Table 7. Performance indexes under parametric uncertainties of Set1.

	Boom Cylinder			Arm Cylinder
	SAPE	IAE	ITAE	SAPE	IAE	ITAE
C1	4.79 × 10−3	6.85 × 10−2	13.4 × 10−1	5.92 × 10−3	10.6 × 10−2	21.9 × 10−1
C2	2.35 × 10−3	2.10 × 10−2	3.97 × 10−1	2.02 × 10−3	2.16 × 10−2	4.52 × 10−1
C3	3.33 × 10−3	4.66 × 10−2	9.10 × 10−1	3.82 × 10−3	7.01 × 10−2	14.5 × 10−1
C4	1.13 × 10−3	0.74 × 10−2	1.38 × 10−1	1.55 × 10−3	1.36 × 10−2	2.79 × 10−1

and

Table 8. Performance indexes under parametric uncertainties of Set2.

	Boom Cylinder			Arm Cylinder
	SAPE	IAE	ITAE	SAPE	IAE	ITAE
C1	8.91 × 10−3	10.8 × 10−2	21.3 × 10−1	3.75 × 10−3	13.1 × 10−3	2.65 × 10−1
C2	5.21 × 10−3	5.70 × 10−2	11.2 × 10−1	3.40 × 10−3	9.88 × 10−3	2.00 × 10−1
C3	4.58 × 10−3	7.10 × 10−2	13.9 × 10−1	3.06 × 10−3	9.17 × 10−3	1.87 × 10−1
C4	1.25 × 10−3	1.25 × 10−2	2.36 × 10−1	2.88 × 10−3	6.08 × 10−3	1.21 × 10−1

.

From Figure 10 and Figure 11, when the internal leakage coefficient changes, the lumped disturbance amplitude changes while the control error remains low. The control output then increases to compensate for the leakage flow. It can be found that the chattering phenomenon has been eliminated in Figure 10(c1,c2), and both the amplitude and frequency of the chattering near the equilibrium point have been reduced in Figure 11(c2). The reason is that a moderate increase in internal leakage enhances the hydraulic damping ratio, thereby improving system performance and reducing oscillations. However, excessive internal leakage can increase power losses, reduce hydraulic stiffness and control gain, and may cause the plant to stop operating. From Figure 11(c1), there is still the issue that the C1 control output is close to the saturation state, but the C4 control output amplitude is relatively smaller, which can effectively cope with parametric uncertainties.

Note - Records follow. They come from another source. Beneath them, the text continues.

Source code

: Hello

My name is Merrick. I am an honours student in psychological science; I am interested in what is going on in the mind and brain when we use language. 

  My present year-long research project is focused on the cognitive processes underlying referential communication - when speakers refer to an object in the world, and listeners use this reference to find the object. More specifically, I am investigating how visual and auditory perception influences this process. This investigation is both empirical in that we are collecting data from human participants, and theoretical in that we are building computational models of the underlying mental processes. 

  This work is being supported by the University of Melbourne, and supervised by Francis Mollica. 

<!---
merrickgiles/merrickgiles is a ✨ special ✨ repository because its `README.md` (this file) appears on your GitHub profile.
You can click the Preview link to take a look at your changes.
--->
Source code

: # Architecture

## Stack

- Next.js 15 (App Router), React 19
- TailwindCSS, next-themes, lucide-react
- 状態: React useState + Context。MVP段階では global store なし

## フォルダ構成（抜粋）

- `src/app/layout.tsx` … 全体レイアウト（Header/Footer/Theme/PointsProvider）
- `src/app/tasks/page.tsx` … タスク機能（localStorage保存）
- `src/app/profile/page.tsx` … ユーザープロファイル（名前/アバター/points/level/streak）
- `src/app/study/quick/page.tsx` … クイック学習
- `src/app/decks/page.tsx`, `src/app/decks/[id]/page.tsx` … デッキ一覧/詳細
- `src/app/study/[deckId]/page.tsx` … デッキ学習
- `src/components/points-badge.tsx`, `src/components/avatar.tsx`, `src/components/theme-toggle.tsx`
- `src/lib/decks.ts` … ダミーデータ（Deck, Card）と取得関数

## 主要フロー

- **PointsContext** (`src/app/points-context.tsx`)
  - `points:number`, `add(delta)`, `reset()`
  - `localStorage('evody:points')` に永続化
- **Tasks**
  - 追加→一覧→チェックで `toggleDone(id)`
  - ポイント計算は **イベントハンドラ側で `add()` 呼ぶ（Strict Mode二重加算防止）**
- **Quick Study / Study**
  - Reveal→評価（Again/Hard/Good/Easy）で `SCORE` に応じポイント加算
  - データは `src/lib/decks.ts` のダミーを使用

To sum up, the proposed ESO-CFTSM is nonsingular and chattering-free, and the excellent tracking performance is achieved without being affected by lumped disturbances. Based on the above analysis, the proposed ESO-CFTSM is superior to the compared controllers.

5. Conclusions

In this paper, an ESO-based chattering-free TSM controller is proposed for the EHSS of the hydraulic manipulator. This controller considers all uncertainties and unknowns in the system dynamics as the lumped disturbances. The estimation of the EHSS states and disturbances is obtained by the ESO, and the control accuracy is improved by the feedforward compensation of disturbances. Since the TSM manifold in the proposed controller has the same order as the system, the direct differentiation of terms with fractional powers is avoided, and the singularity is ultimately eliminated. Additionally, the hyperbolic tangent function is used in the composite reaching law, and a low-pass filter is introduced to realize chattering-free control. Simulation results verify the efficiency and superiority of the proposed control method.